Она лежала, повернув голову, чтобы видеть, кто пришел, и в зрачках у нее на мгновение плеснулся ужас, а потом сразу же они стали черными, непроницаемыми, зеркальными. Она тяжело выдохнула, и капитан понял, кого она боялась увидеть. И снова, в который раз за неполную минуту, что он находился здесь, рядом с ней, Лысенко остро пожалел ее и возненавидел себя – за то, что мог не приходить, но все-таки поддался смятению и явился сюда… напоминанием всего того кошмара, что она еще не забыла и не пережила.
– Как вы себя чувствуете? – зачем-то спросил он и поискал глазами, на что бы сесть.

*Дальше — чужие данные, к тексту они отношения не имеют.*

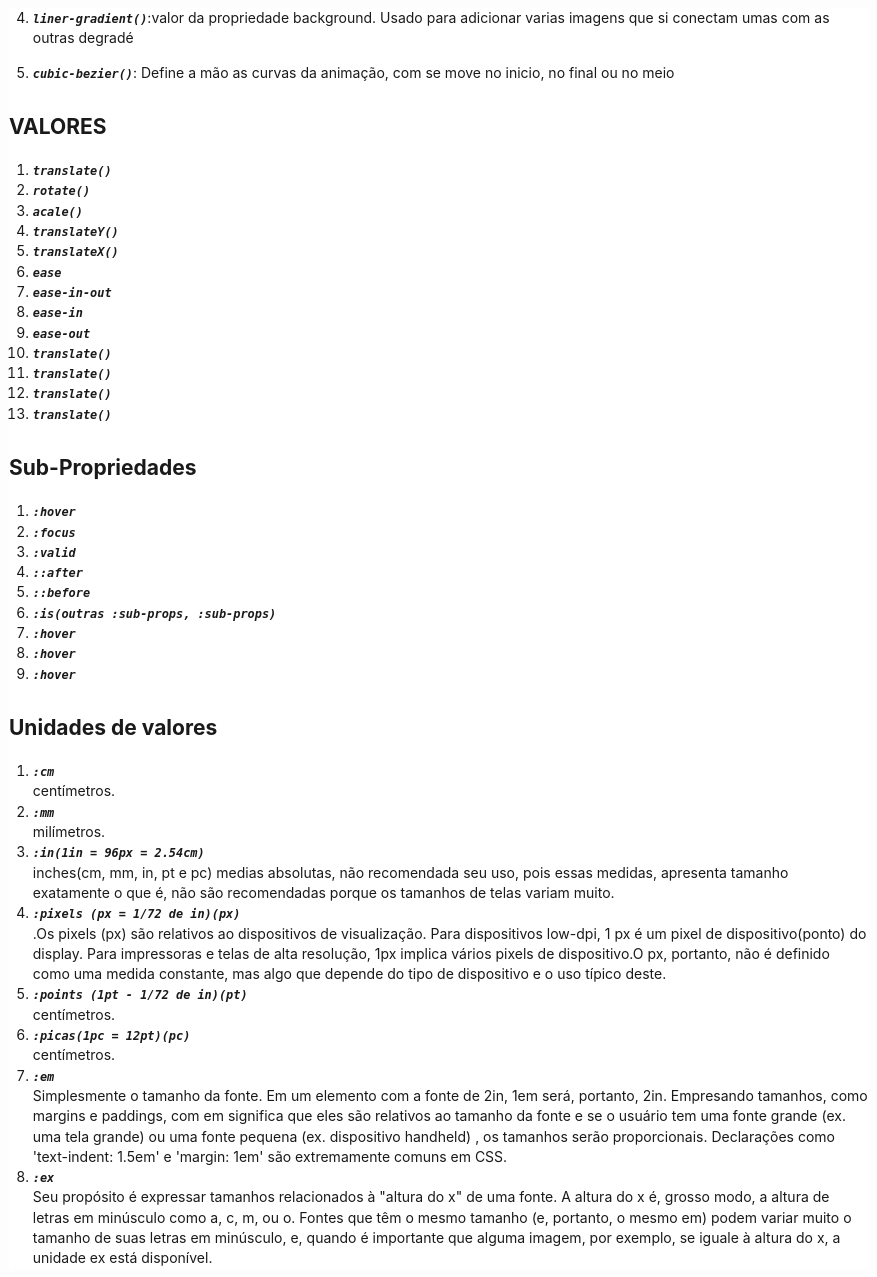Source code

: 4. <strong><em><code>liner-gradient()</code></em></strong>:valor da propriedade background. Usado para adicionar varias imagens que si conectam umas com as outras degradé 

5. <strong><em><code>cubic-bezier()</code></em></strong>: Define a mão as curvas da animação, com se move no inicio, no final ou no meio

</div>

## VALORES
1. <strong><em><code>translate()</code></em></strong>
2. <strong><em><code>rotate()</code></em></strong>
3. <strong><em><code>acale()</code></em></strong>
1. <strong><em><code>translateY()</code></em></strong>
1. <strong><em><code>translateX()</code></em></strong>
1. <strong><em><code>ease</code></em></strong>
1. <strong><em><code>ease-in-out</code></em></strong>
1. <strong><em><code>ease-in</code></em></strong>
1. <strong><em><code>ease-out</code></em></strong>
1. <strong><em><code>translate()</code></em></strong>
1. <strong><em><code>translate()</code></em></strong>
1. <strong><em><code>translate()</code></em></strong>
1. <strong><em><code>translate()</code></em></strong>




## Sub-Propriedades
<ol>
<li><strong><em><code>:hover</code></em></strong></li>
<li><strong><em><code>:focus</code></em></strong></li>
<li><strong><em><code>:valid</code></em></strong></li>
<li><strong><em><code>::after</code></em></strong></li>
<li><strong><em><code>::before</code></em></strong></li>
<li><strong><em><code>:is(outras :sub-props, :sub-props)</code></em></strong></li>
<li><strong><em><code>:hover</code></em></strong></li>
<li><strong><em><code>:hover</code></em></strong></li>
<li><strong><em><code>:hover</code></em></strong></li>

</ol>

<h2>Unidades de valores</h2>
<ol>
<li><strong><em><code>:cm</code></em></strong></li> centímetros. 
<li><strong><em><code>:mm</code></em></strong></li> milímetros. 
<li><strong><em><code>:in(1in = 96px = 2.54cm)</code></em></strong></li>inches(cm, mm, in, pt e pc) medias absolutas, não recomendada seu uso, pois essas medidas, apresenta tamanho exatamente o que é, não são recomendadas porque os tamanhos de telas variam muito.  
<li><strong><em><code>:pixels (px = 1/72 de in)(px)</code></em></strong></li>.Os pixels (px) são relativos ao dispositivos de visualização. Para dispositivos low-dpi, 1 px é um pixel de dispositivo(ponto) do display. Para impressoras e telas de alta resolução, 1px implica vários pixels de dispositivo.O px, portanto, não é definido como uma medida constante, mas algo que depende do tipo de dispositivo e o uso típico deste.
<li><strong><em><code>:points (1pt - 1/72 de in)(pt)</code></em></strong></li> centímetros. 
<li><strong><em><code>:picas(1pc = 12pt)(pc)</code></em></strong></li> centímetros. 
<li><strong><em><code>:em</code></em></strong></li> Simplesmente o tamanho da fonte. Em um elemento com a fonte de 2in, 1em será, portanto, 2in. Empresando tamanhos, como margins e paddings, com em significa que eles são relativos ao tamanho da fonte e se o usuário tem uma fonte grande (ex. uma tela grande) ou uma fonte pequena (ex. dispositivo handheld) , os tamanhos serão proporcionais. Declarações como 'text-indent: 1.5em' e 'margin: 1em' são extremamente comuns em CSS. 
<li><strong><em><code>:ex</code></em></strong></li> Seu propósito é expressar tamanhos relacionados à "altura do x" de uma fonte. A altura do x é, grosso modo, a altura de letras em minúsculo como a, c, m, ou o. Fontes que têm o mesmo tamanho (e, portanto, o mesmo em) podem variar muito o tamanho de suas letras em minúsculo, e, quando é importante que alguma imagem, por exemplo, se iguale à altura do x, a unidade ex está disponível. 
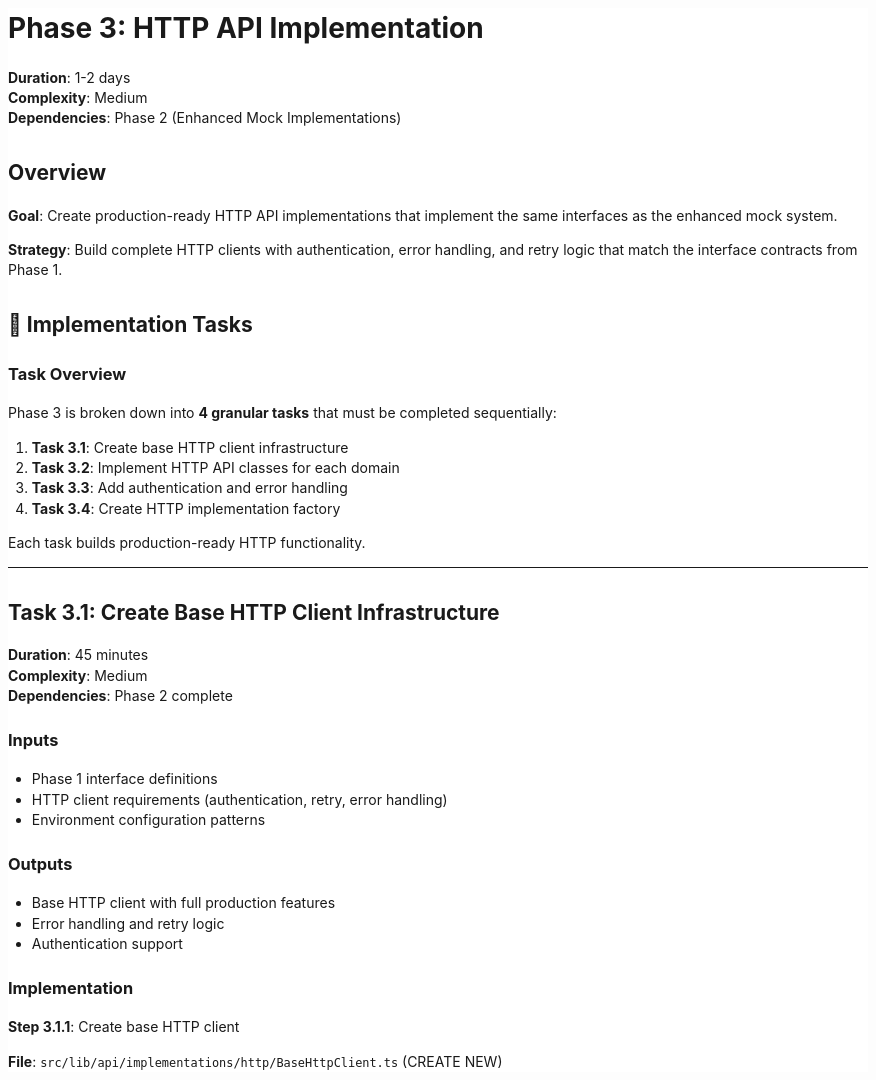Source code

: # Phase 3: HTTP API Implementation

**Duration**: 1-2 days  
**Complexity**: Medium  
**Dependencies**: Phase 2 (Enhanced Mock Implementations)

## Overview

**Goal**: Create production-ready HTTP API implementations that implement the same interfaces as the enhanced mock system.

**Strategy**: Build complete HTTP clients with authentication, error handling, and retry logic that match the interface contracts from Phase 1.

## 🔄 Implementation Tasks

### Task Overview

Phase 3 is broken down into **4 granular tasks** that must be completed sequentially:

1. **Task 3.1**: Create base HTTP client infrastructure
2. **Task 3.2**: Implement HTTP API classes for each domain
3. **Task 3.3**: Add authentication and error handling
4. **Task 3.4**: Create HTTP implementation factory

Each task builds production-ready HTTP functionality.

---

## Task 3.1: Create Base HTTP Client Infrastructure

**Duration**: 45 minutes  
**Complexity**: Medium  
**Dependencies**: Phase 2 complete

### Inputs

- Phase 1 interface definitions
- HTTP client requirements (authentication, retry, error handling)
- Environment configuration patterns

### Outputs

- Base HTTP client with full production features
- Error handling and retry logic
- Authentication support

### Implementation

**Step 3.1.1**: Create base HTTP client

**File**: `src/lib/api/implementations/http/BaseHttpClient.ts` (CREATE NEW)
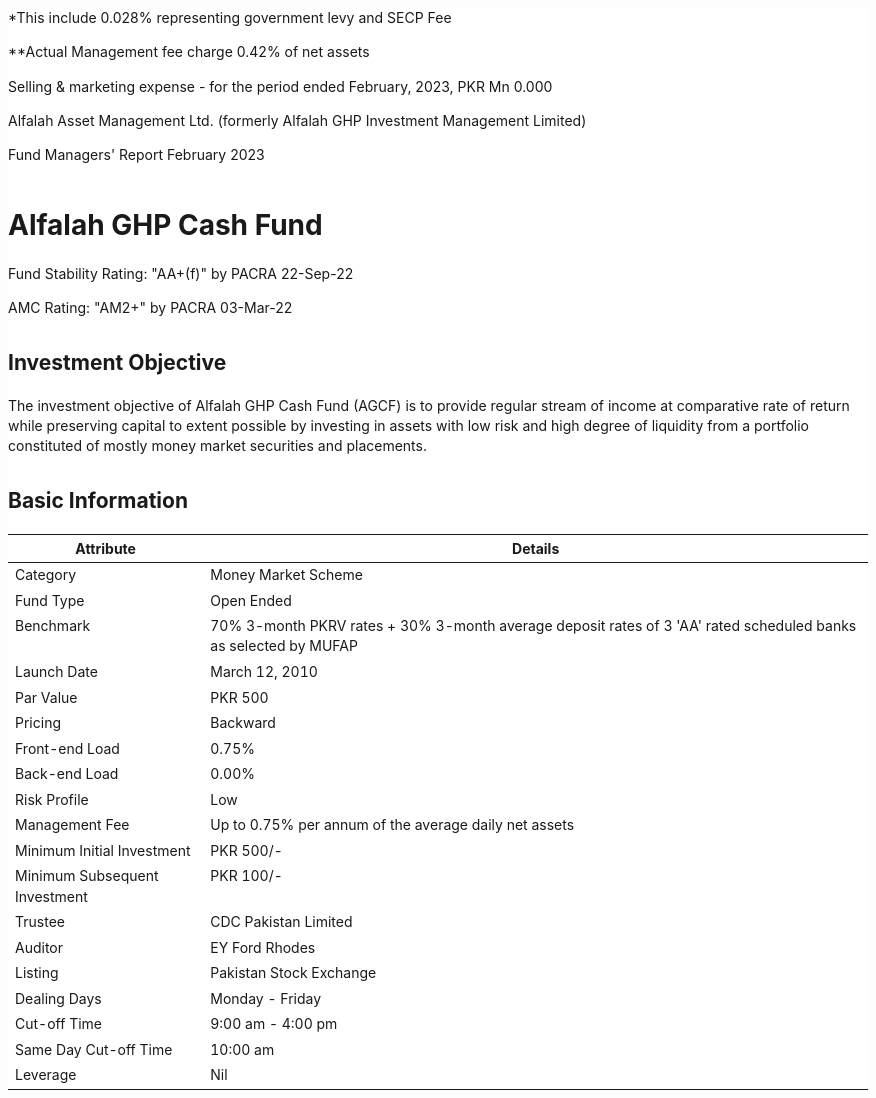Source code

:\*This include 0.028% representing government levy and SECP Fee

\*\*Actual Management fee charge 0.42% of net assets

Selling & marketing expense - for the period ended February, 2023, PKR Mn 0.000

Alfalah Asset Management Ltd. (formerly Alfalah GHP Investment Management Limited)

Fund Managers' Report February 2023

# Alfalah GHP Cash Fund

Fund Stability Rating: "AA+(f)" by PACRA 22-Sep-22

AMC Rating: "AM2+" by PACRA 03-Mar-22

## Investment Objective

The investment objective of Alfalah GHP Cash Fund (AGCF) is to provide regular stream of income at comparative rate of return while preserving capital to extent possible by investing in assets with low risk and high degree of liquidity from a portfolio constituted of mostly money market securities and placements.

## Basic Information

| Attribute                     | Details                                                                                                         |
| ----------------------------- | --------------------------------------------------------------------------------------------------------------- |
| Category                      | Money Market Scheme                                                                                             |
| Fund Type                     | Open Ended                                                                                                      |
| Benchmark                     | 70% 3-month PKRV rates + 30% 3-month average deposit rates of 3 'AA' rated scheduled banks as selected by MUFAP |
| Launch Date                   | March 12, 2010                                                                                                  |
| Par Value                     | PKR 500                                                                                                         |
| Pricing                       | Backward                                                                                                        |
| Front-end Load                | 0.75%                                                                                                           |
| Back-end Load                 | 0.00%                                                                                                           |
| Risk Profile                  | Low                                                                                                             |
| Management Fee                | Up to 0.75% per annum of the average daily net assets                                                           |
| Minimum Initial Investment    | PKR 500/-                                                                                                       |
| Minimum Subsequent Investment | PKR 100/-                                                                                                       |
| Trustee                       | CDC Pakistan Limited                                                                                            |
| Auditor                       | EY Ford Rhodes                                                                                                  |
| Listing                       | Pakistan Stock Exchange                                                                                         |
| Dealing Days                  | Monday - Friday                                                                                                 |
| Cut-off Time                  | 9:00 am - 4:00 pm                                                                                               |
| Same Day Cut-off Time         | 10:00 am                                                                                                        |
| Leverage                      | Nil                                                                                                             |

Единственный стул был занят каким-то совершенно не медицинского вида прибором. Поколебавшись, не переставить ли его куда-нибудь в другое место, он все же не стал этого делать и присел рядом с кроватью на корточки, так что их глаза оказались примерно на одном уровне. Это почему-то обеспокоило распростертую на кровати женщину, и она попыталась приподняться.
– Лежите, лежите, – всполошился пришедший с визитом и еще раз спросил: – Как вы себя чувствуете, Рита?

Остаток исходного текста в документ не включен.